# Lidl Bottled Water



## ChrisHills (Apr 25, 2016)

I was told by the supplier of my new espresso machine that the best water to use is Lidl own brand bottled water. Anybody else use this?


----------



## froggystyle (Oct 30, 2013)

I use it, i dont see any difference in the cup to other brands.


----------



## MWJB (Feb 28, 2012)

The only detail I can find is that it's from Chase Spring, Staffs, if so it looks high in bicarbonate. Where else do you shop/buy water?


----------



## froggystyle (Oct 30, 2013)

Used to buy ashbeck then tried the asda one but felt that left my mouth a little dry.


----------



## MWJB (Feb 28, 2012)

froggystyle said:


> Used to buy ashbeck then tried the asda one but felt that left my mouth a little dry.


They're from the same source. The difference was probably due to something else.


----------



## froggystyle (Oct 30, 2013)

Maybe the wife, left her now so its gone...


----------



## James811 (May 10, 2014)

I use ashbeck. I may try the lidl water out after seeing this though


----------



## Drewster (Dec 1, 2013)

froggystyle said:


> Maybe the wife, left her now so its gone...


No that would be the pain in the.................


----------



## ChrisHills (Apr 25, 2016)

Here is the label


----------



## MWJB (Feb 28, 2012)

OK, that's different values for what I saw, but what you have is on the soft side. It'll be hard to extract the coffee with that.

Waitrose Essential & Volvic are popular (a 50:50 mix pretty much nails the SCAA water spec).


----------



## James811 (May 10, 2014)

From the little research I've done and little knowledge I have 34mg dry residue seems really really low. I use ashbeck which I believe is about 130 and is considered low, but I'd be interested to see the difference as from my experiments I can't tell much of a difference between ~200mg/pl to ~130 so I'd be intrigued to see if I can get a difference between ~130 and 34. May try it tomorrow actually as there's a lidl about 250 metres from my house


----------



## robinp (Feb 12, 2018)

MWJB said:


> OK, that's different values for what I saw, but what you have is on the soft side. .


I think you'll find that those values have to be multiplied by ten to get the equivalent on other labels. Most are per 1000 ml rather than per 100 ml.


----------



## MWJB (Feb 28, 2012)

robinp said:


> I think you'll find that those values have to be multiplied by ten to get the equivalent on other labels. Most are per 1000 ml rather than per 100 ml.


Aha! Thanks good call, I didn't spot that. In that case, the Lidl is typically hard like normal UK water.


----------

# [Record excerpts]
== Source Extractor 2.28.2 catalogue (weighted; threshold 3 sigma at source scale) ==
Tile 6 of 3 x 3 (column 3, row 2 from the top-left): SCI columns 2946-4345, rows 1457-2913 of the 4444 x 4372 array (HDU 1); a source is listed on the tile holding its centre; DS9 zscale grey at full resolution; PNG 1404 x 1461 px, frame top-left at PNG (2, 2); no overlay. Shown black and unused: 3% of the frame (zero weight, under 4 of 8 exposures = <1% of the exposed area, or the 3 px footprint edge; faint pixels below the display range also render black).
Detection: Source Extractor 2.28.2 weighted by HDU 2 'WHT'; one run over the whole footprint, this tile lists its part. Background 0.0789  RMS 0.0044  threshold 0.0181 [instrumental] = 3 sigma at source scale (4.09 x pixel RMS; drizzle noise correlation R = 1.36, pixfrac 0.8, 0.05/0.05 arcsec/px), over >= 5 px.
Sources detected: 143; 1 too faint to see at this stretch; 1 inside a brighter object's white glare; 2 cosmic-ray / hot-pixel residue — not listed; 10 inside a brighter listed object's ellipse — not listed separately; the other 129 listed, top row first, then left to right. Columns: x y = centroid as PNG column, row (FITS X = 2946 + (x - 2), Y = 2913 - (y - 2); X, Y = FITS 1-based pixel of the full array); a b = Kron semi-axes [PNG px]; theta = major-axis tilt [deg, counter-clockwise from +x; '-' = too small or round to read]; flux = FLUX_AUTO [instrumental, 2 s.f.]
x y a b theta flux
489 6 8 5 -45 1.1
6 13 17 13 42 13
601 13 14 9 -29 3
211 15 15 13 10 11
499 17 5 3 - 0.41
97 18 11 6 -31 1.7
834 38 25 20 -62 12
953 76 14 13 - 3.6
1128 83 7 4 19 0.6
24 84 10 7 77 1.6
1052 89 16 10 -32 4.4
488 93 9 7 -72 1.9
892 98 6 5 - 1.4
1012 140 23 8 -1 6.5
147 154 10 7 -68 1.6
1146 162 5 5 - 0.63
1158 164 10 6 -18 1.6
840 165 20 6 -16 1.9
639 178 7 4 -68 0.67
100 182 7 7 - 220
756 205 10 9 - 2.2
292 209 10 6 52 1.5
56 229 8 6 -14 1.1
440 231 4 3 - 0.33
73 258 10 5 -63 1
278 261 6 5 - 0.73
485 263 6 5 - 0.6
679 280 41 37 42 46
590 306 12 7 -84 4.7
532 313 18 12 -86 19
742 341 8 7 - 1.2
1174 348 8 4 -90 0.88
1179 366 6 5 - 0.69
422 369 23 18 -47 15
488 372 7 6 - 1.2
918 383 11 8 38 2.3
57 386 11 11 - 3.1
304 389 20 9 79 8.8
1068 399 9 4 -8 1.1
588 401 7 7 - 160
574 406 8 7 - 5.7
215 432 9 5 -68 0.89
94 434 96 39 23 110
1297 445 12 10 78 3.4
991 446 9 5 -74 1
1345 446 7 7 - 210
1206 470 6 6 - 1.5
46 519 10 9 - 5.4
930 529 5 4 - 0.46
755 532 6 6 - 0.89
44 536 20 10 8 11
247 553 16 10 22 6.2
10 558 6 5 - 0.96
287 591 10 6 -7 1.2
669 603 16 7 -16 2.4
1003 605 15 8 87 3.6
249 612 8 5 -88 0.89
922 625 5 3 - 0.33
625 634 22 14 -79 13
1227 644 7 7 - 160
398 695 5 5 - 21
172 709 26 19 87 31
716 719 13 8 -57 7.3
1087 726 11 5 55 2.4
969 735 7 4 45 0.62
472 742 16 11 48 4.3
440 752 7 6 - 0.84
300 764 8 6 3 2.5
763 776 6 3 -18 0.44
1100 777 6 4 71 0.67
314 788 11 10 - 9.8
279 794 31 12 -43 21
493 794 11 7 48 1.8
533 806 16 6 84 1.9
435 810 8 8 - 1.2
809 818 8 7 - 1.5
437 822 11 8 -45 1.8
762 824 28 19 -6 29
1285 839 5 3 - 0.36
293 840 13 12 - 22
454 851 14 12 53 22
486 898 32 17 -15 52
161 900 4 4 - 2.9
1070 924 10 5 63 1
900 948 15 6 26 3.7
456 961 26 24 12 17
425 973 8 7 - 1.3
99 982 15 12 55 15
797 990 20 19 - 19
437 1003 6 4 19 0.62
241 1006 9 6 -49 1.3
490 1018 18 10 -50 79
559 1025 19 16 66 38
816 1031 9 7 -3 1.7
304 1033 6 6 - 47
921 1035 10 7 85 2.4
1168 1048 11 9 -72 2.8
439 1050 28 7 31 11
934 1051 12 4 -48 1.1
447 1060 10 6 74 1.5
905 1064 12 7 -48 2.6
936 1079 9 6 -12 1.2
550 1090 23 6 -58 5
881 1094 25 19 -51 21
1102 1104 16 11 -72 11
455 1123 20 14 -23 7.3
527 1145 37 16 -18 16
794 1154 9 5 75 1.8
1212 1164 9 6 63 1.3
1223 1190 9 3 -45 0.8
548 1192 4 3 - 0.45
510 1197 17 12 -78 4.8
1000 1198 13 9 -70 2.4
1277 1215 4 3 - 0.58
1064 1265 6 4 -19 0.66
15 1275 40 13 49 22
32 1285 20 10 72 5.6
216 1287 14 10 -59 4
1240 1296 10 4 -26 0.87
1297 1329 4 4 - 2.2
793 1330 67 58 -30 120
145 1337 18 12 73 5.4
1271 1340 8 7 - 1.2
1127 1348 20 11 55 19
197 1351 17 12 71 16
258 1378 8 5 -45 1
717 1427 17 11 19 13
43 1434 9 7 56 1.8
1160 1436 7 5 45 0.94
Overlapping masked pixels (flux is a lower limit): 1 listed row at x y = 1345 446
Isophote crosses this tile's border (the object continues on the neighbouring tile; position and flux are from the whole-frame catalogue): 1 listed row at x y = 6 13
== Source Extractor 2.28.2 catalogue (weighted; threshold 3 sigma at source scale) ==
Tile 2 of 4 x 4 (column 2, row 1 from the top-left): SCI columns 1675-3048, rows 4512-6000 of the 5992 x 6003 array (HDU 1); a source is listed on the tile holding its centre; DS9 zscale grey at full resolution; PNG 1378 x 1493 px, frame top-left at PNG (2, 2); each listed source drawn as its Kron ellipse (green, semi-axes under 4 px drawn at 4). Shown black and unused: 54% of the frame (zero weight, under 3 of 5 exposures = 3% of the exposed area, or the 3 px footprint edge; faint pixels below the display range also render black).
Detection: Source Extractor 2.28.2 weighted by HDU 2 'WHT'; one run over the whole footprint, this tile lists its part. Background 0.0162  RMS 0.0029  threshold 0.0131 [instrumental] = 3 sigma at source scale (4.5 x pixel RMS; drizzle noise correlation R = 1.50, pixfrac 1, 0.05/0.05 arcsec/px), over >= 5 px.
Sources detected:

# [Work instructions]
(a) Retype the Lidl water thread between "I was told by" and "to other brands.", inclusive.
(b) Pull out every row that contains the string "sigma", matching case exactly.

# [List of solutions]
(a)
I was told by the supplier of my new espresso machine that the best water to use is Lidl own brand bottled water. Anybody else use this?


----------



## froggystyle (Oct 30, 2013)

I use it, i dont see any difference in the cup to other brands.

(b)
== Source Extractor 2.28.2 catalogue (weighted; threshold 3 sigma at source scale) ==
Detection: Source Extractor 2.28.2 weighted by HDU 2 'WHT'; one run over the whole footprint, this tile lists its part. Background 0.0789  RMS 0.0044  threshold 0.0181 [instrumental] = 3 sigma at source scale (4.09 x pixel RMS; drizzle noise correlation R = 1.36, pixfrac 0.8, 0.05/0.05 arcsec/px), over >= 5 px.
== Source Extractor 2.28.2 catalogue (weighted; threshold 3 sigma at source scale) ==
Detection: Source Extractor 2.28.2 weighted by HDU 2 'WHT'; one run over the whole footprint, this tile lists its part. Background 0.0162  RMS 0.0029  threshold 0.0131 [instrumental] = 3 sigma at source scale (4.5 x pixel RMS; drizzle noise correlation R = 1.50, pixfrac 1, 0.05/0.05 arcsec/px), over >= 5 px.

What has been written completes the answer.